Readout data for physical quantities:
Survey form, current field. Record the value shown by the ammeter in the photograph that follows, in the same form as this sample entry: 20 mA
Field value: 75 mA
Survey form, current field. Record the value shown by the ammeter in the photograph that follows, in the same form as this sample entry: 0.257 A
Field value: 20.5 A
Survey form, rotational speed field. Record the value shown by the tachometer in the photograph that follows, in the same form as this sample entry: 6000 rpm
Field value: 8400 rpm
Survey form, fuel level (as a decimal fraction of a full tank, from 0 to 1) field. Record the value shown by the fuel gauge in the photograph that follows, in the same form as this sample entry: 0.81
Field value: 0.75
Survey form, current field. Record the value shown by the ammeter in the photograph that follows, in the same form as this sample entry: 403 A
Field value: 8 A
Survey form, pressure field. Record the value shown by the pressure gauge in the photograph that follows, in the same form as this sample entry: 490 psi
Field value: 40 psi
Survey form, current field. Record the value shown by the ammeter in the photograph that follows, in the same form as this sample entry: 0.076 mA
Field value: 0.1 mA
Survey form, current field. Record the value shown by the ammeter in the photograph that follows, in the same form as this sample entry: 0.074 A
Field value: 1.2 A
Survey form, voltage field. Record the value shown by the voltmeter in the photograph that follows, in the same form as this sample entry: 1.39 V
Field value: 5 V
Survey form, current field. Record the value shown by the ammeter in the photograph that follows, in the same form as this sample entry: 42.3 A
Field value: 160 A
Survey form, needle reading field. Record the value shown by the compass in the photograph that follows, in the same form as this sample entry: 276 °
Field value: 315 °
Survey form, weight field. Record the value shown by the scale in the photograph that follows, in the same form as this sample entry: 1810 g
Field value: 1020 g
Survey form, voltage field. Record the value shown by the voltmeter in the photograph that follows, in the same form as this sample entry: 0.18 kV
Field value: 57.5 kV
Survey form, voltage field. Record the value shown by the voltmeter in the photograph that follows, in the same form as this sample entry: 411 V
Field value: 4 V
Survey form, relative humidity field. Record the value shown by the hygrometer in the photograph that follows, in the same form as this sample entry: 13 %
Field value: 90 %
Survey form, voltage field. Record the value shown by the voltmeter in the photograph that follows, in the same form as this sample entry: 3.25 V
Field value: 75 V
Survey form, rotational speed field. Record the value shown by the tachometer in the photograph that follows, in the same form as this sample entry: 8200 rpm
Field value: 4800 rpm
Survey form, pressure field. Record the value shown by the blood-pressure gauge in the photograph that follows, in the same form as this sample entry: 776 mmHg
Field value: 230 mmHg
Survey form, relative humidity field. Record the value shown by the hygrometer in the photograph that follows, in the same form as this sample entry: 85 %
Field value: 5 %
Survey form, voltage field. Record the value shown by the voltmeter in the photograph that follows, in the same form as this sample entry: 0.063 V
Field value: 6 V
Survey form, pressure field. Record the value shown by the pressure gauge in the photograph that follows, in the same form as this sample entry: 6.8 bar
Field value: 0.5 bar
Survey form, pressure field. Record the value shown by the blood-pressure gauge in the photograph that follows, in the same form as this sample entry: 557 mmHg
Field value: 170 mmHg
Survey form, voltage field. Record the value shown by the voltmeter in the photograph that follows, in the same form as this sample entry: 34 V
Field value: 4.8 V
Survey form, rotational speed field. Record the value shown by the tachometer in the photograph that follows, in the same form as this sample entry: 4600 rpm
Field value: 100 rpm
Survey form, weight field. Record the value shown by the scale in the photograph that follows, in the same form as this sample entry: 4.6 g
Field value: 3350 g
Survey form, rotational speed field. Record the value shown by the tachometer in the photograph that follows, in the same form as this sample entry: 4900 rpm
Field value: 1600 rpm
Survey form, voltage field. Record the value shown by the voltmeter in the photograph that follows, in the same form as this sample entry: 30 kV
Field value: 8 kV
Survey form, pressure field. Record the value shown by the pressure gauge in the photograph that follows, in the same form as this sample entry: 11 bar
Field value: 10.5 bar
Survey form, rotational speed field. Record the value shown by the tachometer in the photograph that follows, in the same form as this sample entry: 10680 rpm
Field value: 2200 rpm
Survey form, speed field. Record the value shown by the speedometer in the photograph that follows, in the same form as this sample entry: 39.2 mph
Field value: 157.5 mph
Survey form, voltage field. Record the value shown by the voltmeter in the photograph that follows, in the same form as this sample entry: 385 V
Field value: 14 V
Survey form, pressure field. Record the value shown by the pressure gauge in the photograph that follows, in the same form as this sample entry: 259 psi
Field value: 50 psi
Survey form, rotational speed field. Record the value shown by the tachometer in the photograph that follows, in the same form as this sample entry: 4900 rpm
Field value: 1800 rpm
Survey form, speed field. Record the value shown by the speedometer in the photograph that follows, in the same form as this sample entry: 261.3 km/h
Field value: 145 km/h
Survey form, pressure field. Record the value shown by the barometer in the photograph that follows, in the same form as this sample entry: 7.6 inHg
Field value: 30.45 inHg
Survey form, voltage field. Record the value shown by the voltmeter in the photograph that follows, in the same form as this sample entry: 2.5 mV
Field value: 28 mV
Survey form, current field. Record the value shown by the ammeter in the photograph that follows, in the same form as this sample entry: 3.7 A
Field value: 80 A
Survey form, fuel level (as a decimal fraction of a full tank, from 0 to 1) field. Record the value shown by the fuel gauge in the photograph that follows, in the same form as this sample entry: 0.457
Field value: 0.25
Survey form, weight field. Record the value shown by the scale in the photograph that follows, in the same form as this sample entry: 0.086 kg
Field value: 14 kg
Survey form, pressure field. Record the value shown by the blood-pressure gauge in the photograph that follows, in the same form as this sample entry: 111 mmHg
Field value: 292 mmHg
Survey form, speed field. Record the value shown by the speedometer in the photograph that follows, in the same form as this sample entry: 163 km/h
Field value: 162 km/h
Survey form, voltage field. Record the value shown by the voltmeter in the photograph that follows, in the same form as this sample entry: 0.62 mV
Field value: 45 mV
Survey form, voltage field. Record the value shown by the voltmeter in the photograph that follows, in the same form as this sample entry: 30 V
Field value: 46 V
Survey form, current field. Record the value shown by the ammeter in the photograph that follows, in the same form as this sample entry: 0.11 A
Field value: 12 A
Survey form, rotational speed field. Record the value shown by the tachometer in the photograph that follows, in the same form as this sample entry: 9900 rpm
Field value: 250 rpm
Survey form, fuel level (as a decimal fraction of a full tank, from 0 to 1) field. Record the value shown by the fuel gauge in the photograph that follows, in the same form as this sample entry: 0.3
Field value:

→ **Work order**:
Please reproduce all of the material above line for line, without any changes.

→ **Exercise answer**:
Survey form, current field. Record the value shown by the ammeter in the photograph that follows, in the same form as this sample entry: 20 mA
Field value: 75 mA
Survey form, current field. Record the value shown by the ammeter in the photograph that follows, in the same form as this sample entry: 0.257 A
Field value: 20.5 A
Survey form, rotational speed field. Record the value shown by the tachometer in the photograph that follows, in the same form as this sample entry: 6000 rpm
Field value: 8400 rpm
Survey form, fuel level (as a decimal fraction of a full tank, from 0 to 1) field. Record the value shown by the fuel gauge in the photograph that follows, in the same form as this sample entry: 0.81
Field value: 0.75
Survey form, current field. Record the value shown by the ammeter in the photograph that follows, in the same form as this sample entry: 403 A
Field value: 8 A
Survey form, pressure field. Record the value shown by the pressure gauge in the photograph that follows, in the same form as this sample entry: 490 psi
Field value: 40 psi
Survey form, current field. Record the value shown by the ammeter in the photograph that follows, in the same form as this sample entry: 0.076 mA
Field value: 0.1 mA
Survey form, current field. Record the value shown by the ammeter in the photograph that follows, in the same form as this sample entry: 0.074 A
Field value: 1.2 A
Survey form, voltage field. Record the value shown by the voltmeter in the photograph that follows, in the same form as this sample entry: 1.39 V
Field value: 5 V
Survey form, current field. Record the value shown by the ammeter in the photograph that follows, in the same form as this sample entry: 42.3 A
Field value: 160 A
Survey form, needle reading field. Record the value shown by the compass in the photograph that follows, in the same form as this sample entry: 276 °
Field value: 315 °
Survey form, weight field. Record the value shown by the scale in the photograph that follows, in the same form as this sample entry: 1810 g
Field value: 1020 g
Survey form, voltage field. Record the value shown by the voltmeter in the photograph that follows, in the same form as this sample entry: 0.18 kV
Field value: 57.5 kV
Survey form, voltage field. Record the value shown by the voltmeter in the photograph that follows, in the same form as this sample entry: 411 V
Field value: 4 V
Survey form, relative humidity field. Record the value shown by the hygrometer in the photograph that follows, in the same form as this sample entry: 13 %
Field value: 90 %
Survey form, voltage field. Record the value shown by the voltmeter in the photograph that follows, in the same form as this sample entry: 3.25 V
Field value: 75 V
Survey form, rotational speed field. Record the value shown by the tachometer in the photograph that follows, in the same form as this sample entry: 8200 rpm
Field value: 4800 rpm
Survey form, pressure field. Record the value shown by the blood-pressure gauge in the photograph that follows, in the same form as this sample entry: 776 mmHg
Field value: 230 mmHg
Survey form, relative humidity field. Record the value shown by the hygrometer in the photograph that follows, in the same form as this sample entry: 85 %
Field value: 5 %
Survey form, voltage field. Record the value shown by the voltmeter in the photograph that follows, in the same form as this sample entry: 0.063 V
Field value: 6 V
Survey form, pressure field. Record the value shown by the pressure gauge in the photograph that follows, in the same form as this sample entry: 6.8 bar
Field value: 0.5 bar
Survey form, pressure field. Record the value shown by the blood-pressure gauge in the photograph that follows, in the same form as this sample entry: 557 mmHg
Field value: 170 mmHg
Survey form, voltage field. Record the value shown by the voltmeter in the photograph that follows, in the same form as this sample entry: 34 V
Field value: 4.8 V
Survey form, rotational speed field. Record the value shown by the tachometer in the photograph that follows, in the same form as this sample entry: 4600 rpm
Field value: 100 rpm
Survey form, weight field. Record the value shown by the scale in the photograph that follows, in the same form as this sample entry: 4.6 g
Field value: 3350 g
Survey form, rotational speed field. Record the value shown by the tachometer in the photograph that follows, in the same form as this sample entry: 4900 rpm
Field value: 1600 rpm
Survey form, voltage field. Record the value shown by the voltmeter in the photograph that follows, in the same form as this sample entry: 30 kV
Field value: 8 kV
Survey form, pressure field. Record the value shown by the pressure gauge in the photograph that follows, in the same form as this sample entry: 11 bar
Field value: 10.5 bar
Survey form, rotational speed field. Record the value shown by the tachometer in the photograph that follows, in the same form as this sample entry: 10680 rpm
Field value: 2200 rpm
Survey form, speed field. Record the value shown by the speedometer in the photograph that follows, in the same form as this sample entry: 39.2 mph
Field value: 157.5 mph
Survey form, voltage field. Record the value shown by the voltmeter in the photograph that follows, in the same form as this sample entry: 385 V
Field value: 14 V
Survey form, pressure field. Record the value shown by the pressure gauge in the photograph that follows, in the same form as this sample entry: 259 psi
Field value: 50 psi
Survey form, rotational speed field. Record the value shown by the tachometer in the photograph that follows, in the same form as this sample entry: 4900 rpm
Field value: 1800 rpm
Survey form, speed field. Record the value shown by the speedometer in the photograph that follows, in the same form as this sample entry: 261.3 km/h
Field value: 145 km/h
Survey form, pressure field. Record the value shown by the barometer in the photograph that follows, in the same form as this sample entry: 7.6 inHg
Field value: 30.45 inHg
Survey form, voltage field. Record the value shown by the voltmeter in the photograph that follows, in the same form as this sample entry: 2.5 mV
Field value: 28 mV
Survey form, current field. Record the value shown by the ammeter in the photograph that follows, in the same form as this sample entry: 3.7 A
Field value: 80 A
Survey form, fuel level (as a decimal fraction of a full tank, from 0 to 1) field. Record the value shown by the fuel gauge in the photograph that follows, in the same form as this sample entry: 0.457
Field value: 0.25
Survey form, weight field. Record the value shown by the scale in the photograph that follows, in the same form as this sample entry: 0.086 kg
Field value: 14 kg
Survey form, pressure field. Record the value shown by the blood-pressure gauge in the photograph that follows, in the same form as this sample entry: 111 mmHg
Field value: 292 mmHg
Survey form, speed field. Record the value shown by the speedometer in the photograph that follows, in the same form as this sample entry: 163 km/h
Field value: 162 km/h
Survey form, voltage field. Record the value shown by the voltmeter in the photograph that follows, in the same form as this sample entry: 0.62 mV
Field value: 45 mV
Survey form, voltage field. Record the value shown by the voltmeter in the photograph that follows, in the same form as this sample entry: 30 V
Field value: 46 V
Survey form, current field. Record the value shown by the ammeter in the photograph that follows, in the same form as this sample entry: 0.11 A
Field value: 12 A
Survey form, rotational speed field. Record the value shown by the tachometer in the photograph that follows, in the same form as this sample entry: 9900 rpm
Field value: 250 rpm
Survey form, fuel level (as a decimal fraction of a full tank, from 0 to 1) field. Record the value shown by the fuel gauge in the photograph that follows, in the same form as this sample entry: 0.3
Field value:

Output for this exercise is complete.